Rashied Ali (1935 – 2009), multi-directional drummer, speaks

rashiedAliHere is a cool transcript from a 1990 interview with drummer Rashied Ali that was conducted by Howard Mandel for the documentary The World According to John Coltrane. As you’d imagine, they mostly cover Coltrane, but there is a lot to read here about a number of different topics. From the interview, Ali speaks about playing on the same bandstand with Elvin Jones:

HM: Why did Coltrane want another drummer? What did he hear?

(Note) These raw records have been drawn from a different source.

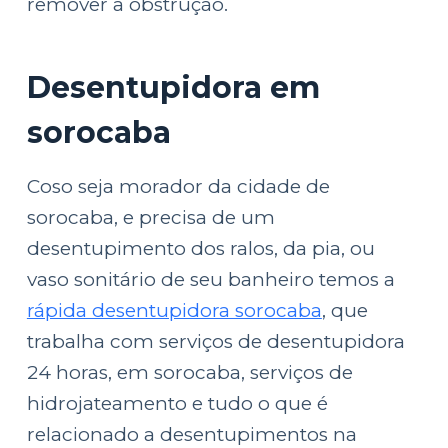
remover a obstrução.
Desentupidora em
sorocaba
Coso seja morador da cidade de
sorocaba, e precisa de um
desentupimento dos ralos, da pia, ou
vaso sonitário de seu banheiro temos a
rápida desentupidora sorocaba
, que
trabalha com serviços de desentupidora
24 horas, em sorocaba, serviços de
hidrojateamento e tudo o que é
relacionado a desentupimentos na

RA: Because he was in a drummer thing. He just wanted to free himself from playing these strict changes. The bass player and the piano player would lay these chords down, you know, and he played just about everything he could play on these chords. He played ‘em upside down. He’d turn ‘em around. He played ‘em sideways. He did just about everything he could to ‘em. And playing with the drums he didn’t have to deal with chord changes and keys and stuff like that. So he was free to play however he wanted to play. There were times I played with Trane, he had a battery of drummers, like about three conga players, guys playing batas, shakers and barrels and everything. On one of his records he did that. At the Village Vanguard, live, we had a whole bunch of drummers plus the traps. And then sometimes he would have double traps. Like in Chicago, I played double traps with a young drummer  coming up there, named Jack DeJohnette.